Kolumne 20. Dezember 2012
Ja, ich werde meinen Rundfunkbeitrag klaglos zahlen, der ab Januar für jeden Haushalt – egal, mit welchem Gerät gesehen oder gehört wird, fällig ist. Und weil in meinem Heidelberger Büro, das zugleich als Kommunikationszentrum dient, auch ein Fernseher steht, werde ich wohl künftig draufzahlen müssen. Das mag ungerecht erscheinen, weil der TV-Zuschauer allem technischen Fortschritt zum Trotz in einem Augenblick doch immer nur an einem Ort zappen kann. Doch ich bin und bleibe ein Fossil, das meint, ein Geld verdienender Mensch, der ein Gemeinwesen nutzt, hat dieses auch zu unterhalten.
So wie meine Steuern in das Stadt- und das Staatssäckel in der Erwartung fließen, dass Stadt und Staat Sinnvolles damit anzufangen wissen, soll mein Rundfunkbeitrag die öffentlich-rechtlichen Medien am Leben halten, damit sie ihren Auftrag einer demokratischen Grundversorgung auch in Zukunft erfüllen können. Das schreibe ich bewusst in diesen Tagen, da aus allen Rohren auf ARD, ZDF und die ganze regionale Sendervielfalt geschossen wird, als gälte es, parallel zum drohenden Zeitungssterben nun auch das kostbare nichtkommerzielle Rundfunksystem zu Fall zu bringen. Was geht da eigentlich vor, wenn ein Handelsblatt-Redakteur mit seiner Kampfschrift gegen die „Nimmersatten“, die er keineswegs im Frankfurter Bankenviertel sondern in den Büros der Sendeanstalten ortet, das ganze öffentlich-rechtliche Rundfunksystem in Frage stellt? Welche Interessen stehen hinter diesem Furor, mit dem gerade ein Jahrzehnte taugliches Erfolgsmodell der bundesdeutschen Medienkultur bekämpft wird?
Eine Ursache liegt sicher in den dramatisch sinkenden Zahlen der Zeitungsauflagen wie der Einnahmen, die lange Zeit durch Werbung und Annoncen zu erzielen waren. In dieser schwierigen Situation müssen die großen Verlage schnellstens neue Geschäftsmodelle finden, um dem Internet die Freude an der „alles umsonst“ Freigiebigkeit zu nehmen. Denn gerade dort stört es sie, dass die öffentlich-rechtlichen Sender ihre Informationsangebote, Qualitätsjournalismus in Wort und Bild, kostenlos, weil gebührenfinanziert, anbieten. Der teilweise groteske Kampf um die Tagesschau-App und um die möglichst kurze Dauer, in der Rundfunkbeiträge im Netz verfügbar sein dürfen, waren nur erste Scharmützel in der drohenden großen Schlacht, die den gebührenfinanzierten Rundfunk verdrängen soll.

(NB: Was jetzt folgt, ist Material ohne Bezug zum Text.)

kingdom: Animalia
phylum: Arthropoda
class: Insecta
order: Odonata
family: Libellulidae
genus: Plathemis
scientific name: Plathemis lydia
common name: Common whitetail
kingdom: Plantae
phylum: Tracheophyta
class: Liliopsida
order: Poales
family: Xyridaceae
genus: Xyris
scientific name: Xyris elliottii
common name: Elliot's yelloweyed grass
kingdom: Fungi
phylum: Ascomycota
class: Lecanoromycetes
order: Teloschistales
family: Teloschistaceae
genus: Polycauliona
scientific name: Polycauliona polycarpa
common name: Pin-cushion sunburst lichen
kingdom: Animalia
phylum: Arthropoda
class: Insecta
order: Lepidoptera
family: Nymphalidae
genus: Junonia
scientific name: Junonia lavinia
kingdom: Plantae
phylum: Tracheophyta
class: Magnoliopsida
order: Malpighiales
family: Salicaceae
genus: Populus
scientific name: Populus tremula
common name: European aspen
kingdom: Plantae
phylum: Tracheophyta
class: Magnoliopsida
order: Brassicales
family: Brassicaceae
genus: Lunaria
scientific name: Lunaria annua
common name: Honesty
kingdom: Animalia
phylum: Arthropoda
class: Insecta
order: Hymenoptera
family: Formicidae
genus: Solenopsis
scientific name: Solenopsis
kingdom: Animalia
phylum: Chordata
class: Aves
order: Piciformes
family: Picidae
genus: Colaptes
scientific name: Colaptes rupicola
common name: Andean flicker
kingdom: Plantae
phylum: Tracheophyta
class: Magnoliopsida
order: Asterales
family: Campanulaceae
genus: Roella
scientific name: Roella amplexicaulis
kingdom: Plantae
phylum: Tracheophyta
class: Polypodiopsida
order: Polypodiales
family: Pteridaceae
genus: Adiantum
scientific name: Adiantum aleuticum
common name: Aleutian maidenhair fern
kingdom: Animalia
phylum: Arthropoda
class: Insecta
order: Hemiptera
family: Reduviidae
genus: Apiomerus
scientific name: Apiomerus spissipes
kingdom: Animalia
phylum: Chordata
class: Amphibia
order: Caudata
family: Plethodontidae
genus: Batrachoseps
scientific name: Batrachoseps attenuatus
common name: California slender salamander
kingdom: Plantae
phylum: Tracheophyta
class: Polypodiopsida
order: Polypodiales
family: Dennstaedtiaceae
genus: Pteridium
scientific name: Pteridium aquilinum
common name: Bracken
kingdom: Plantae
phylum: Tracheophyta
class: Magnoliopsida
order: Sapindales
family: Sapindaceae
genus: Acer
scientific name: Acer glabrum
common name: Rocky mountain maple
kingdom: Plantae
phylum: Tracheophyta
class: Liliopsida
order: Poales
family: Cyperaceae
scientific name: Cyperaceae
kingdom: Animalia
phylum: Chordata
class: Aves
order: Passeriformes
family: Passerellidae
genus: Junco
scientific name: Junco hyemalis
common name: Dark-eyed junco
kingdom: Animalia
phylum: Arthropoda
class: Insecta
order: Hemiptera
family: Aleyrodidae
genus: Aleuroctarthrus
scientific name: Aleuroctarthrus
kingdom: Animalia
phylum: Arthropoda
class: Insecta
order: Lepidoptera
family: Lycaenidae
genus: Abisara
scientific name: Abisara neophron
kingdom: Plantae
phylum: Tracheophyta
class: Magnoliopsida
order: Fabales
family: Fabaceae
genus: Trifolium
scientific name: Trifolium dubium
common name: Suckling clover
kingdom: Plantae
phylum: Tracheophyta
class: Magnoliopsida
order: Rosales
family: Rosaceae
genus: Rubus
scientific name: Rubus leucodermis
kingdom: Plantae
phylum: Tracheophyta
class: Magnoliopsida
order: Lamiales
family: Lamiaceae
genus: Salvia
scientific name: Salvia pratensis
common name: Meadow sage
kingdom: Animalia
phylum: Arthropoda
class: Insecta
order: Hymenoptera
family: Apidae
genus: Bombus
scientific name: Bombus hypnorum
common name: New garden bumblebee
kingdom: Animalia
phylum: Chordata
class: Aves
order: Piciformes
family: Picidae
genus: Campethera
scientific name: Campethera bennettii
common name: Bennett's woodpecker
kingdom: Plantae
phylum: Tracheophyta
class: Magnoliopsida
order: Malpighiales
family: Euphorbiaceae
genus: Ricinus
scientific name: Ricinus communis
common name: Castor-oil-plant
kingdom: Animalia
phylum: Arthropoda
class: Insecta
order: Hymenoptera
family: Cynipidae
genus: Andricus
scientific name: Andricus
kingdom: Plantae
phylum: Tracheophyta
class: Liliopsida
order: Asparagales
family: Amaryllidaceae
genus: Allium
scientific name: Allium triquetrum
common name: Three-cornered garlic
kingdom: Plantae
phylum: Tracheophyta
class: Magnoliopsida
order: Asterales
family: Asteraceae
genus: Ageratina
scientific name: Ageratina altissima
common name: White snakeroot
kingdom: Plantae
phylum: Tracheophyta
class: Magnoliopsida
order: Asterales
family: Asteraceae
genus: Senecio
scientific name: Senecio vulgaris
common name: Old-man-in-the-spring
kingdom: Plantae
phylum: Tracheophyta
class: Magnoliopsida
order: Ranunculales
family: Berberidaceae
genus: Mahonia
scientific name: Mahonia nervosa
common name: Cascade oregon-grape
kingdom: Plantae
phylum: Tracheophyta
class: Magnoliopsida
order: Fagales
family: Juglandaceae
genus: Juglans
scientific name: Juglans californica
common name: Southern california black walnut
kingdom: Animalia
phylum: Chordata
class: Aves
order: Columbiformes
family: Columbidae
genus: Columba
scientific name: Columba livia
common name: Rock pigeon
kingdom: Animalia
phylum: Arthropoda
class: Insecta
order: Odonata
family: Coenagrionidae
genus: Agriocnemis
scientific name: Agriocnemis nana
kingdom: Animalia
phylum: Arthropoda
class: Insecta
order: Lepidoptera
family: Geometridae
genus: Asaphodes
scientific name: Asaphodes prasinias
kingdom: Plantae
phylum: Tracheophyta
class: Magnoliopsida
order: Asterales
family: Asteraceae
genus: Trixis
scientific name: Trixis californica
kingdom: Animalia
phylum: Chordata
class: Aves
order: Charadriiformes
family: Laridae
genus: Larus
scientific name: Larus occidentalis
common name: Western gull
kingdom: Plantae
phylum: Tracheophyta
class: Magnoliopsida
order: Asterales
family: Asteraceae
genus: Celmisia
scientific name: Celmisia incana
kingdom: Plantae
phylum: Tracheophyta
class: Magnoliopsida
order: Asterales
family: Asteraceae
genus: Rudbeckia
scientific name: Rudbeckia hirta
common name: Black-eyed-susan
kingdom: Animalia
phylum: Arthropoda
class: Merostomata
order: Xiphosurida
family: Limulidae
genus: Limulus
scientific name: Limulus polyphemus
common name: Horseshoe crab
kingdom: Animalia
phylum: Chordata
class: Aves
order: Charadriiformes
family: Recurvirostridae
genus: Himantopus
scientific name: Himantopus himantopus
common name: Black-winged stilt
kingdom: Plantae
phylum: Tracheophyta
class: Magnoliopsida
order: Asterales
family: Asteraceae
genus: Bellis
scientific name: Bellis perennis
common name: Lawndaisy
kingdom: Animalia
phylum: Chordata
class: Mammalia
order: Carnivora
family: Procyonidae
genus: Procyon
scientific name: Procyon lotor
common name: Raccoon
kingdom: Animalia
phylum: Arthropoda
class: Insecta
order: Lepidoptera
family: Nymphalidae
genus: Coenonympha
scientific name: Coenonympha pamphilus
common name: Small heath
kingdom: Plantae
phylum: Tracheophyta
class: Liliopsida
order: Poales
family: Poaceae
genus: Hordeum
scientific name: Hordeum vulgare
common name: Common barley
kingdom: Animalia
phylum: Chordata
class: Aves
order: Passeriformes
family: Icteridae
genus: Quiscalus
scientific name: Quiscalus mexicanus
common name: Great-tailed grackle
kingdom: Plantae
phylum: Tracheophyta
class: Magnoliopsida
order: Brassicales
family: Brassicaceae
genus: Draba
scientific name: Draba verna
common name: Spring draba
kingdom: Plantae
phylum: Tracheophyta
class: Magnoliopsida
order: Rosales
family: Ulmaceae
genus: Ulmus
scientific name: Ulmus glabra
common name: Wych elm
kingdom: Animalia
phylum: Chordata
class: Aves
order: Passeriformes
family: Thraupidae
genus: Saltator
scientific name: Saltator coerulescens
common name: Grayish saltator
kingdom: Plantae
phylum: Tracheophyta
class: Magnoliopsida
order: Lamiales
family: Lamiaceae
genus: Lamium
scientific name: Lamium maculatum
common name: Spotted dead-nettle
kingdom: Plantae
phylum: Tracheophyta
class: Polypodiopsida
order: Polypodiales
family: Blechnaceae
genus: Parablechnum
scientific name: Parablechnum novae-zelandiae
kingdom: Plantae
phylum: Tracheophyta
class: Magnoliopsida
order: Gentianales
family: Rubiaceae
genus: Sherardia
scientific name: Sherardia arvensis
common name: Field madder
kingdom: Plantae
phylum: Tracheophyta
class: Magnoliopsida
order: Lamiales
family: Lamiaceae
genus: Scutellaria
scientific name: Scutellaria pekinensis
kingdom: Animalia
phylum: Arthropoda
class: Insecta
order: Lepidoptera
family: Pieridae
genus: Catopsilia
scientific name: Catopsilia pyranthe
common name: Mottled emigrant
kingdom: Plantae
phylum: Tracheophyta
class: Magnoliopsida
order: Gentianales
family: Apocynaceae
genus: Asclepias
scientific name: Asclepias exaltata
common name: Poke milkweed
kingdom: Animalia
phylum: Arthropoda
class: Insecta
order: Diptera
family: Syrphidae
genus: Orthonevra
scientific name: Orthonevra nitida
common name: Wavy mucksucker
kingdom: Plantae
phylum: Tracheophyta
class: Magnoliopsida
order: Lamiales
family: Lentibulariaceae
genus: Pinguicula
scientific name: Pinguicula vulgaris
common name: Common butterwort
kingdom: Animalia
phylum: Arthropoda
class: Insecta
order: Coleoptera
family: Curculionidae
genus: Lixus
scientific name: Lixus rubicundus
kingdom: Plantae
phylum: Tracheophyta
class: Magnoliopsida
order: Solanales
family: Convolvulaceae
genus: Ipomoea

Dagegen müssen wir uns wehren, weil am Ende nur Verlierer übrig bleiben würden. Noch mehr Dschungelcamp würde selbst diese Kulturnation nicht aushalten.
Aber es hilft auch nichts, sich in Mainz und von Kiel bis München zu verbarrikadieren. Die lauter werdenden Forderungen nach Transparenz sowohl der Entscheidungen in den Rundfunkgremien als auch der sinnvollen Gebührenverwendung, nach Abkehr von einer starren Quotenideologie und dem irrsinnigen Glauben, Quote sei gleich Qualität, nach einer ehrlichen Debatte über den Sendeauftrag, sind nicht von der Hand zu weisen. 7,5 Milliarden Euro müssen gerechtfertigt werden. Das Argument, Fussball-Sendelizenzen würden immer teurer, taugt nicht zur Legitimation. Die bedrückende Zahl, wonach nur noch 7,5 Prozent der unter 50jährigen ARD oder ZDF brauchen, sollte bei den Programmverantwortlichen keine Schockstarre, sondern Kreativität auslösen. Erste Überlegungen, ob ein gemeinsamer Jugendkanal diesen Schwund aufhalten kann, gibt es bereits. Doch wenn dieses junge Fernsehen aus regulatorischen Gründen einen Bogen um das Internet machen muss, dann wird es seinen Adressaten nicht begegnen.